Job Scheduling
Job Submission Essentials
This section is meant to communicate the bare minimum knowledge required to submit jobs to the cluster in an informed way. Jobs are submitted to the cluster either interactively using salloc, or in batch mode (non-interactively) using sbatch, You should review the sections HPC Batch and Interactive Jobs, the documentation for sbatch and salloc, or reach out the HPC staff if you need help determining how best to proceed.
Interactive Job with salloc
The salloc command requests a resource allocation from the controller in real time and it returns when the resources have been allocated. To request an interactive job on 1 node with 10 CPUs and 50GB of memory, the command would like like the following:
salloc -c 10 --mem=50g srun --pty /bin/bash
Note that the srun command that is included makes use of the resources by launching a bash shell on the allocated compute node as soon as the resources become available.
Batch Job with sbatch
The sbatch command requests resources and runs a bash script when those resource become available. You can run multiple sbatch commands to "queue" jobs and they will wait until resource are available to run. This makes them a very efficient option for working as you will not need to wait online for the resources. The same as above, requesting 10 CPUs and 50GB of memory would be done by authoring a job file, e.g. my_job.sh:
#!/bin/bash
#SBATCH -c 10
#SBATCH --mem=50g
# commands here, e.g.:
sleep 10
Note that the resource request options have been moved into the job script and appear in the "#SBATCH" lines. Then the job is submitted with sbatch:
sbatch my_job.sh
Resource Options for salloc and sbatch
Job Scheduling
Important Tips:
Avoid Running Jobs on the Login Nodes
Please DO NOT use the login-node (e.g. hpc1 or hpc2) for running your jobs. Always use the "sbatch" command to run your jobs. If you are using interactive job submission -- running graphics (e.g. MATLAB), scripts, and other STDIO -- use the command "srun --x11 --pty bash" which assigns you a compute node. Jobs running on the login-node will be killed. If you have already run your job, cancel it using command "kill <PID>". You can get PID by running command "top" at login-node. For killing all processes use:
kill -9 `ps -ef | grep <caseID> | grep -v grep | awk '{print $2}'`
Job Locations
Running the jobs regularly is done on the scratch space ($PFSDIR), instead of your home directory. The home directory is limited by the group storage quota, which can cause jobs to stop prematurely when running out of space. If the jobs also require high Input/Output processes, your home directory access might be impacted.

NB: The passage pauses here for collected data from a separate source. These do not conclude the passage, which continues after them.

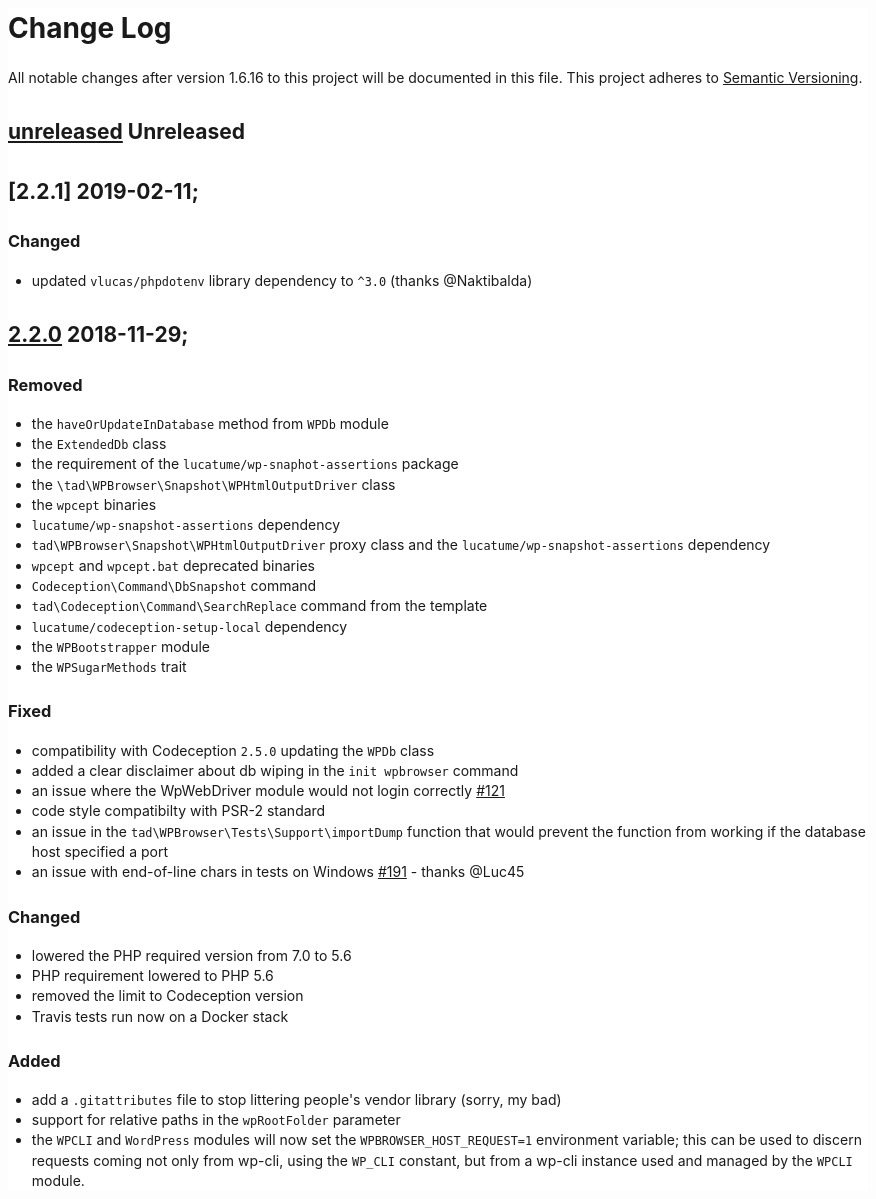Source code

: # Change Log
All notable changes after version 1.6.16 to this project will be documented in this file.
This project adheres to [Semantic Versioning](http://semver.org/).

## [unreleased] Unreleased

## [2.2.1] 2019-02-11;
### Changed
- updated `vlucas/phpdotenv` library dependency to `^3.0` (thanks @Naktibalda)

## [2.2.0] 2018-11-29;
### Removed
- the `haveOrUpdateInDatabase` method from `WPDb` module
- the `ExtendedDb` class
- the requirement of the `lucatume/wp-snaphot-assertions` package
- the `\tad\WPBrowser\Snapshot\WPHtmlOutputDriver` class
- the `wpcept` binaries
- `lucatume/wp-snapshot-assertions` dependency 
- `tad\WPBrowser\Snapshot\WPHtmlOutputDriver` proxy class and  the `lucatume/wp-snapshot-assertions` dependency
- `wpcept` and `wpcept.bat` deprecated binaries
- `Codeception\Command\DbSnapshot` command
- `tad\Codeception\Command\SearchReplace` command from the template
- `lucatume/codeception-setup-local` dependency
- the `WPBootstrapper` module
- the `WPSugarMethods` trait

### Fixed
- compatibility with Codeception `2.5.0` updating the `WPDb` class
- added a clear disclaimer about db wiping in the `init wpbrowser` command
- an issue where the WpWebDriver module would not login correctly [#121](https://github.com/lucatume/wp-browser/pull/121)
- code style compatibilty with PSR-2 standard
- an issue in the `tad\WPBrowser\Tests\Support\importDump` function that would prevent the function from working if the database host specified a port
- an issue with end-of-line chars in tests on Windows [#191](https://github.com/lucatume/wp-browser/pull/191) - thanks @Luc45

### Changed
- lowered the PHP required version from 7.0 to 5.6
- PHP requirement lowered to PHP 5.6
- removed the limit to Codeception version
- Travis tests run now on a Docker stack

### Added
- add a `.gitattributes` file to stop littering people's vendor library (sorry, my bad)
- support for relative paths in the `wpRootFolder` parameter
- the `WPCLI` and `WordPress` modules will now set the `WPBROWSER_HOST_REQUEST=1` environment variable; this can be used to discern requests coming not only from wp-cli, using the `WP_CLI` constant, but from a wp-cli instance used and managed by the `WPCLI` module.


[unreleased]: https://github.com/lucatume/wp-browser/compare/2.2.0...HEAD
[2.2.0]: https://github.com/lucatume/wp-browser/compare/2.1.6...2.2.0
[2.1.6]: https://github.com/lucatume/wp-browser/compare/2.1.5...2.1.6
[2.1.5]: https://github.com/lucatume/wp-browser/compare/2.1.4...2.1.5
[2.1.4]: https://github.com/lucatume/wp-browser/compare/2.1.3...2.1.4
[2.1.3]: https://github.com/lucatume/wp-browser/compare/2.1.2...2.1.3
[2.1.2]: https://github.com/lucatume/wp-browser/compare/2.1.1...2.1.2
[2.1.1]: https://github.com/lucatume/wp-browser/compare/2.1...2.1.1
[2.1]: https://github.com/lucatume/wp-browser/compare/2.0.5.2...2.1
[2.0.5.2]: https://github.com/lucatume/wp-browser/compare/2.0.5.1...2.0.5.2
[2.0.5.1]: https://github.com/lucatume/wp-browser/compare/2.0.5...2.0.5.1
[2.0.5]: https://github.com/lucatume/wp-browser/compare/2.0.4...2.0.5
[2.0.4]: https://github.com/lucatume/wp-browser/compare/2.0.3...2.0.4
[2.0.3]: https://github.com/lucatume/wp-browser/compare/2.0.2...2.0.3
[2.0.2]: https://github.com/lucatume/wp-browser/compare/2.0.1...2.0.2
[2.0.1]: https://github.com/lucatume/wp-browser/compare/2.0...2.0.1
[2.0]: https://github.com/lucatume/wp-browser/compare/1.22.8...2.0
[1.22.8]: https://github.com/lucatume/wp-browser/compare/1.22.7.1...1.22.8
[1.22.7.1]: https://github.com/lucatume/wp-browser/compare/1.22.7...1.22.7.1
[1.22.7]: https://github.com/lucatume/wp-browser/compare/1.22.6.1...1.22.7
[1.22.6.1]: https://github.com/lucatume/wp-browser/compare/1.22.6...1.22.6.1
[1.22.6]: https://github.com/lucatume/wp-browser/compare/1.22.5...1.22.6
[1.22.5]: https://github.com/lucatume/wp-browser/compare/1.22.4...1.22.5
[1.22.4]: https://github.com/lucatume/wp-browser/compare/1.22.3...1.22.4
[1.22.3]: https://github.com/lucatume/wp-browser/compare/1.22.2...1.22.3
[1.22.2]: https://github.com/lucatume/wp-browser/compare/1.22.1...1.22.2
[1.22.1]: https://github.com/lucatume/wp-browser/compare/1.22.0...1.22.1
[1.22.0]: https://github.com/lucatume/wp-browser/compare/1.21.26...1.22.0
[1.21.26]: https://github.com/lucatume/wp-browser/compare/1.21.25...1.21.26
[1.21.25]: https://github.com/lucatume/wp-browser/compare/1.21.24...1.21.25
[1.21.24]: https://github.com/lucatume/wp-browser/compare/1.21.23...1.21.24
[1.21.23]: https://github.com/lucatume/wp-browser/compare/1.21.22...1.21.23
[1.21.22]: https://github.com/lucatume/wp-browser/compare/1.21.21...1.21.22
[1.21.21]: https://github.com/lucatume/wp-browser/compare/1.21.20...1.21.21
[1.21.20]: https://github.com/lucatume/wp-browser/compare/1.21.19...1.21.20
[1.21.19]: https://github.com/lucatume/wp-browser/compare/1.21.18...1.21.19
[1.21.18]: https://github.com/lucatume/wp-browser/compare/1.21.17...1.21.18
[1.21.17]: https://github.com/lucatume/wp-browser/compare/1.21.16...1.21.17
[1.21.16]: https://github.com/lucatume/wp-browser/compare/1.21.15...1.21.16
[1.21.15]: https://github.com/lucatume/wp-browser/compare/1.21.14...1.21.15
[1.21.14]: https://github.com/lucatume/wp-browser/compare/1.21.13...1.21.14
[1.21.13]: https://github.com/lucatume/wp-browser/compare/1.21.12...1.21.13
[1.21.12]: https://github.com/lucatume/wp-browser/compare/1.21.11...1.21.12
[1.21.11]: https://github.com/lucatume/wp-browser/compare/1.21.10...1.21.11
[1.21.10]: https://github.com/lucatume/wp-browser/compare/1.21.9...1.21.10
[1.21.9]: https://github.com/lucatume/wp-browser/compare/1.21.8...1.21.9
[1.21.8]: https://github.com/lucatume/wp-browser/compare/1.21.7...1.21.8
[1.21.7]: https://github.com/lucatume/wp-browser/compare/1.21.6...1.21.7
[1.21.6]: https://github.com/lucatume/wp-browser/compare/1.21.5...1.21.6
[1.21.5]: https://github.com/lucatume/wp-browser/compare/1.21.4...1.21.5
[1.21.4]: https://github.com/lucatume/wp-browser/compare/1.21.2...1.21.4
[1.21.3]: https://github.com/lucatume/wp-browser/compare/1.21.2...1.21.3
[1.21.2]: https://github.com/lucatume/wp-browser/compare/1.21.1...1.21.2
[1.21.1]: https://github.com/lucatume/wp-browser/compare/1.21.0...1.21.1
[1.21.0]: https://github.com/lucatume/wp-browser/compare/1.20.1...1.21.0
[1.20.1]: https://github.com/lucatume/wp-browser/compare/1.20.0...1.20.1
[1.20.0]: https://github.com/lucatume/wp-browser/compare/1.19.15...1.20.0
[1.19.15]: https://github.com/lucatume/wp-browser/compare/1.19.14...1.19.15
[1.19.14]: https://github.com/lucatume/wp-browser/compare/1.19.13...1.19.14
[1.19.13]: https://github.com/lucatume/wp-browser/compare/1.19.12...1.19.13
[1.19.12]: https://github.com/lucatume/wp-browser/compare/1.19.11...1.19.12
[1.19.11]: https://github.com/lucatume/wp-browser/compare/1.19.10...1.19.11
[1.19.10]: https://github.com/lucatume/wp-browser/compare/1.19.9...1.19.10
[1.19.9]: https://github.com/lucatume/wp-browser/compare/1.19.8...1.19.9
[1.19.8]: https://github.com/lucatume/wp-browser/compare/1.19.7...1.19.8
[1.19.7]: https://github.com/lucatume/wp-browser/compare/1.19.6...1.19.7
[1.19.6]: https://github.com/lucatume/wp-browser/compare/1.19.5...1.19.6
[1.19.5]: https://github.com/lucatume/wp-browser/compare/1.19.4...1.19.5
[1.19.4]: https://github.com/lucatume/wp-browser/compare/1.19.3...1.19.4
[1.19.3]: https://github.com/lucatume/wp-browser/compare/1.19.2...1.19.3
[1.19.3]: https://github.com/lucatume/wp-browser/compare/1.19.2...1.19.3
[1.19.2]: https://github.com/lucatume/wp-browser/compare/1.19.1...1.19.2
[1.19.1]: https://github.com/lucatume/wp-browser/compare/1.19.0...1.19.1
[1.19.0]: https://github.com/lucatume/wp-browser/compare/1.18.0...1.19.0
[1.18.0]: https://github.com/lucatume/wp-browser/compare/1.17.0...1.18.0
[1.17.0]: https://github.com/lucatume/wp-browser/compare/1.16.0...1.17.0
[1.16.0]: https://github.com/lucatume/wp-browser/compare/1.15.3...1.16.0
[1.15.3]: https://github.com/lucatume/wp-browser/compare/1.15.2...1.15.3
[1.15.2]: https://github.com/lucatume/wp-browser/compare/1.15.1...1.15.2
[1.15.1]: https://github.com/lucatume/wp-browser/compare/1.15.0...1.15.1
[1.15.0]: https://github.com/lucatume/wp-browser/compare/1.14.3...1.15.0
[1.14.3]: https://github.com/lucatume/wp-browser/compare/1.14.2...1.14.3
[1.14.2]: https://github.com/lucatume/wp-browser/compare/1.14.1...1.14.2
[1.14.1]: https://github.com/lucatume/wp-browser/compare/1.14.0...1.14.1
[1.14.0]: https://github.com/lucatume/wp-browser/compare/1.13.3...1.14.0
[1.13.3]: https://github.com/lucatume/wp-browser/compare/1.13.2...1.13.3
[1.13.2]: https://github.com/lucatume/wp-browser/compare/1.13.1...1.13.2
[1.13.1]: https://github.com/lucatume/wp-browser/compare/1.13.0...1.13.1
[1.13.0]: https://github.com/lucatume/wp-browser/compare/1.12.0...1.13.0
[1.12.0]: https://github.com/lucatume/wp-browser/compare/1.11.0...1.12.0
[1.11.0]: https://github.com/lucatume/wp-browser/compare/1.10.12...1.11.0
[1.10.12]: https://github.com/lucatume/wp-browser/compare/1.10.11...1.10.12
[1.10.11]: https://github.com/lucatume/wp-browser/compare/1.10.10...1.10.11
[1.10.10]: https://github.com/lucatume/wp-browser/compare/1.10.9...1.10.10
[1.10.9]: https://github.com/lucatume/wp-browser/compare/1.10.8...1.10.9
[1.10.8]: https://github.com/lucatume/wp-browser/compare/1.10.7...1.10.8
[1.10.7]: https://github.com/lucatume/wp-browser/compare/1.10.6...1.10.7
[1.10.6]: https://github.com/lucatume/wp-browser/compare/1.10.5...1.10.6
[1.10.5]: https://github.com/lucatume/wp-browser/compare/1.10.4...1.10.5
[1.10.4]: https://github.com/lucatume/wp-browser/compare/1.10.3...1.10.4
[1.10.3]: https://github.com/lucatume/wp-browser/compare/1.10.0...1.10.3
[1.10.0]: https://github.com/lucatume/wp-browser/compare/1.9.5...1.10.0
[1.9.5]: https://github.com/lucatume/wp-browser/compare/1.9.4...1.9.5
[1.9.4]: https://github.com/lucatume/wp-browser/compare/1.9.3...1.9.4
[1.9.3]: https://github.com/lucatume/wp-browser/compare/1.9.2...1.9.3
[1.9.2]: https://github.com/lucatume/wp-browser/compare/1.9.1...1.9.2
[1.9.1]: https://github.com/lucatume/wp-browser/compare/1.9.0...1.9.1
[1.9.0]: https://github.com/lucatume/wp-browser/compare/1.8.11...1.9.0
[1.8.11]: https://github.com/lucatume/wp-browser/compare/1.8.10...1.8.11
[1.8.10]: https://github.com/lucatume/wp-browser/compare/1.8.9...1.8.10
[1.8.9]: https://github.com/lucatume/wp-browser/compare/1.8.8...1.8.9
[1.8.9]: https://github.com/lucatume/wp-browser/compare/1.8.8...1.8.9
[1.8.8]: https://github.com/lucatume/wp-browser/compare/1.8.7...1.8.8
[1.8.7]: https://github.com/lucatume/wp-browser/compare/1.8.6...1.8.7
[1.8.6]: https://github.com/lucatume/wp-browser/compare/1.8.5...1.8.6
[1.8.5]: https://github.com/lucatume/wp-browser/compare/1.8.4...1.8.5
[1.8.4]: https://github.com/lucatume/wp-browser/compare/1.8.3...1.8.4
[1.8.3]: https://github.com/lucatume/wp-browser/compare/1.8.2...1.8.3
[1.8.2]: https://github.com/lucatume/wp-browser/compare/1.8.1a...1.8.2
[1.8.1a]: https://github.com/lucatume/wp-browser/compare/1.8.1...1.8.1a
[1.8.1]: https://github.com/lucatume/wp-browser/compare/1.8.0...1.8.1
[1.8.0]: https://github.com/lucatume/wp-browser/compare/1.7.16a...1.8.0
[1.7.16a]: https://github.com/lucatume/wp-browser/compare/1.7.15...1.7.16a
[1.7.15]: https://github.com/lucatume/wp-browser/compare/1.7.14...1.7.15
[1.7.14]: https://github.com/lucatume/wp-browser/compare/1.7.13c...1.7.14
[1.7.13c]: https://github.com/lucatume/wp-browser/compare/1.7.12...1.7.13c
[1.7.12]: https://github.com/lucatume/wp-browser/compare/1.7.11...1.7.12
[1.7.11]: https://github.com/lucatume/wp-browser/compare/1.7.10...1.7.11
[1.7.10]: https://github.com/lucatume/wp-browser/compare/1.7.9...1.7.10
[1.7.9]: https://github.com/lucatume/wp-browser/compare/1.7.8...1.7.9
[1.7.8]: https://github.com/lucatume/wp-browser/compare/1.7.8...1.7.8
[1.7.7]: https://github.com/lucatume/wp-browser/compare/1.7.6...1.7.7
[1.7.6]: https://github.com/lucatume/wp-browser/compare/1.7.5...1.7.6
[1.7.5]: https://github.com/lucatume/wp-browser/compare/1.7.4...1.7.5
[1.7.4]: https://github.com/lucatume/wp-browser/compare/1.7.3...1.7.4
[1.7.3]: https://github.com/lucatume/wp-browser/compare/1.7.2...1.7.3
[1.7.2]: https://github.com/lucatume/wp-browser/compare/1.7.1...1.7.2
[1.7.1]: https://github.com/lucatume/wp-browser/compare/1.7.0...1.7.1
[1.7.0]: https://github.com/lucatume/wp-browser/compare/1.6.19...1.7.0
[1.6.19]: https://github.com/lucatume/wp-browser/compare/1.6.18...1.6.19
[1.6.18]: https://github.com/lucatume/wp-browser/compare/1.6.17...1.6.18
[1.6.17]: https://github.com/lucatume/wp-browser/compare/1.6.16...1.6.17
[1.6.16]: https://github.com/lucatume/wp-browser/compare/1.6.15...1.6.16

Each group has storage quota limits. To find more information about storage limits and disk usage please refer to Storage & Quota.
On GPU nodes , we provide fast SSD drives for scratch space. On Rider cluster, use $TMPDIR for gpu2v100, gpu4v100 and gpu2080 nodes. On Markov cluster, use /mnt/fs1 as the scratch space.
If your job creates a large number of output files, or you have a case where the number of files in a directory is huge, please follow the Panasas Storage Guideline for Huge Directory.
Node Partitions
We have batch, smp, and gpu queues or node partitions.
Additional node features (with "-C") can be included in the job request to classify the nodes requested further.
See the HPC Resource View for which nodes belong to each partition and features.